Judge Allows Blockbuster Countersuit Against Netflix to Proceed

A federal judge in San Francisco on Aug. 23 allowed Blockbuster to proceed with antitrust claims against Netflix, denying three motions Netflix had made to scuttle or delay the suit.

Blockbuster started Blockbuster Online two years ago, challenging Netflix's domination of the on-line video rental business.
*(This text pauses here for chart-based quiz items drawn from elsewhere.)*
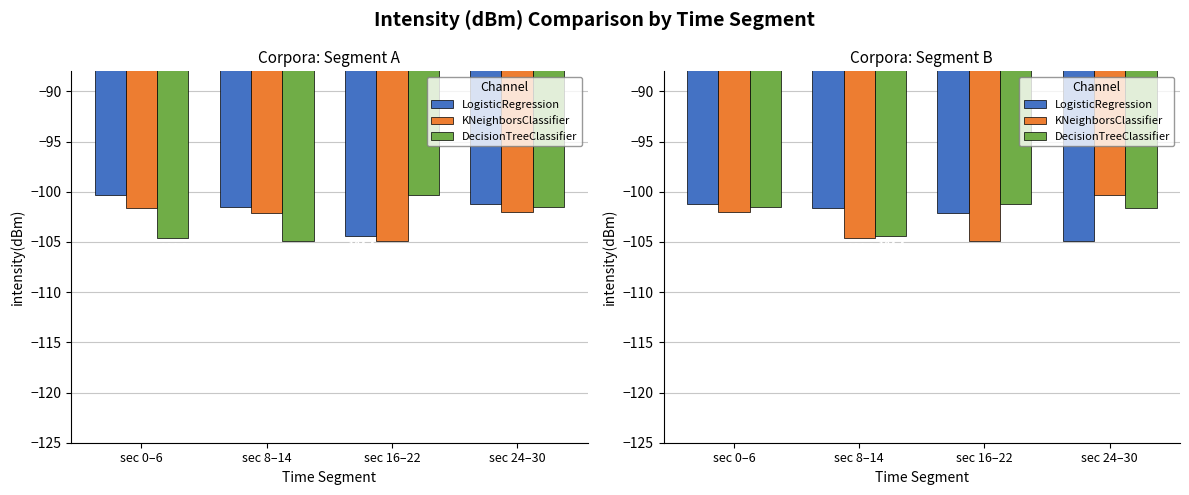

Are the bars horizontal?

No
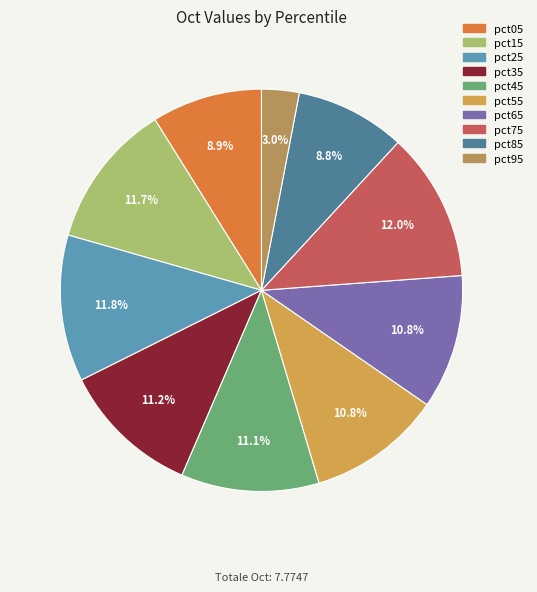

Which slice is the smallest?

pct95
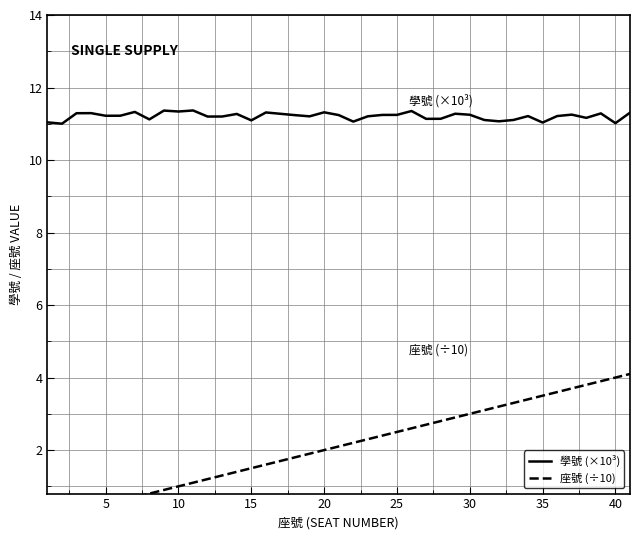

What is the lowest value of the 學號 (×10³) series?

11.0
In April, Netflix sued Blockbuster for alleged business method patent infringement, and Blockbuster responded with the antitrust suit.

Netflix had asked the court to dismiss Blockbuster's countersuit, to split the two lawsuits into separate proceedings and to postpone discovery on the antitrust lawsuit until after the patent claims are resolved.

But U.S. District Judge William Alsup dismissed all three motions, saying Blockbuster "adequately pled its antitrust counterclaims" that Blockbuster may be forced out of the market "as a result of Netflix's purported monopolistic conduct."

In the patent suit, Netflix claims that Blockbuster copied Netflix's business methods, including the online queue that subscribers use to prioritize films they want to rent, a no late fees policy and the practice of allowing customers to get a new DVD as soon as they return one.

Netflix filed the case in federal court in San Francisco on April 4, the same day that it received a business methods patent covering the processes and policies it cited Blockbuster for stealing.

Netflix's patent application initially had been denied by the U.S. Patent and Trademark Office based on the so-called "technological arts rejection," which drastically limited patents of business methods that lacked a technological aspect. But last fall, the Board of Patent Appeals and Interferences ruled that such rejections violated federal law, removing a hurdle to many business methods applications.